Along Comes Jacques Cousteau
Jacques Cousteau thoroughly explored the Blue Hole in the late 60’s and released one of his television documentaries about blue holes, including those in the Bahamas. He sounded its depths and recovered one of the fallen stalagtites-stalagmites at the bottom of the approximately 475 ft deep hole.

Blue Hole Monster Appears?

In the late 60’s or early 70’s, a diving expedition from Caye Caulker claimed that they had witnessed, while SCUBA diving, the very apparition of a genuine SEA SERPENT. This beast reportedly had red eyes, apparently as long as 20 ft.? semi-transparent and eel-like in shape, The dorsal and pectoral fins were apparently extremely long and flowing, and reportedly created some apprehension in the minds of the divers. On the basis of their descriptions, the only fish that would fit this description, would have been the ribbonfish or oarfish (Family Cepolidae), however, the oarfish is an open water, pelagic fish, and its presence in the Blue Hole would have been very unlikely.

Recently, in the last 10 years, many divers have safely visited and dived the Blue Hole. As far as the “monster” is concerned, Out Island Divers, along with other local dive boats, have for several years, been leading weekly expeditions from Ambergris Caye to the Blue Hole and have made hundreds of dives. The only recent “monsters” seen while SCUBA diving were themselves.

Biology of the Blue Hole

Once you pass the 60 ft. level, there is not much coral to see. At depths of 80-90 ft. the Blue Hole may appear somewhat sterile. One will not see the large sponges or large coral formations, that one will see at the same depth at the main reef drop off. One may see large jacks (fish), maybe a large shark or two, or groupers. The Blue Hole is not spectacular for its biology, but acre for its total mind absorbing awesomeness. At depths 120 to 155 ft. deep, one must realize that 10,000 to 11,000 years ago this was a land cave. Man was probably still a hunter-gatherer and possibly a cave dweller (although he probably never lived in this particular cave).
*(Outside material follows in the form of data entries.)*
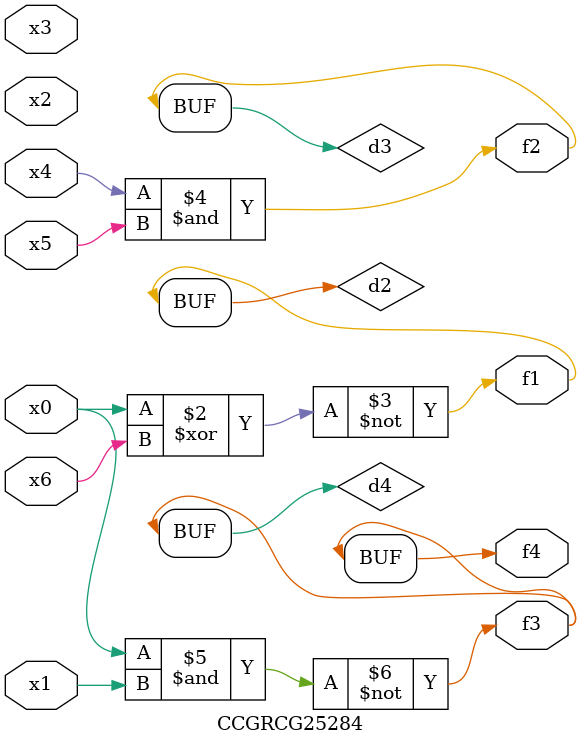
<source format=v>
module CCGRCG25284(
	input x0, x1, x2, x3, x4, x5, x6,
	output f1, f2, f3, f4
);

	wire d1, d2, d3, d4;

	nor (d1, x0);
	xnor (d2, x0, x6);
	and (d3, x4, x5);
	nand (d4, x0, x1);
	assign f1 = d2;
	assign f2 = d3;
	assign f3 = d4;
	assign f4 = d4;
endmodule

</source>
Some of the largest lobsters found in Belize are on the main atoll reef at Lighthouse. The reef at Lighthouse is very wide, well developed and is more massive when compared to the main barrier reef in northern Belize. In the very shallow water pools and caves in the middle of the atoll reef, some of these very red lobsters are 4 ft. long from the tips of their antennae to their tail.

At one time in the early 70’s the senior author, RLW, observed what may be termed a “conch walk” at Lighthouse. In the Thalassia-sand flats in between the patch reefs, hundreds of conch in depths of 20 to 25′, spaced about 11 apart, were seen at dusk moving in a southwesterly direction. RLW reoriented many towards the north, but upon release, the conch immediately resumed a southwesterly path. These were all adult conch with thick lip development.

Incredible new exploration of the Great Blue Hole. The Cambrian Foundation successfully completed a study of the Blue Hole and its cave systems with high resolution video and the latest diving equipment. An unknown cave system called the Abyss by local fishermen was explored to a new Belizean underwater cave depth record of 485 FSW.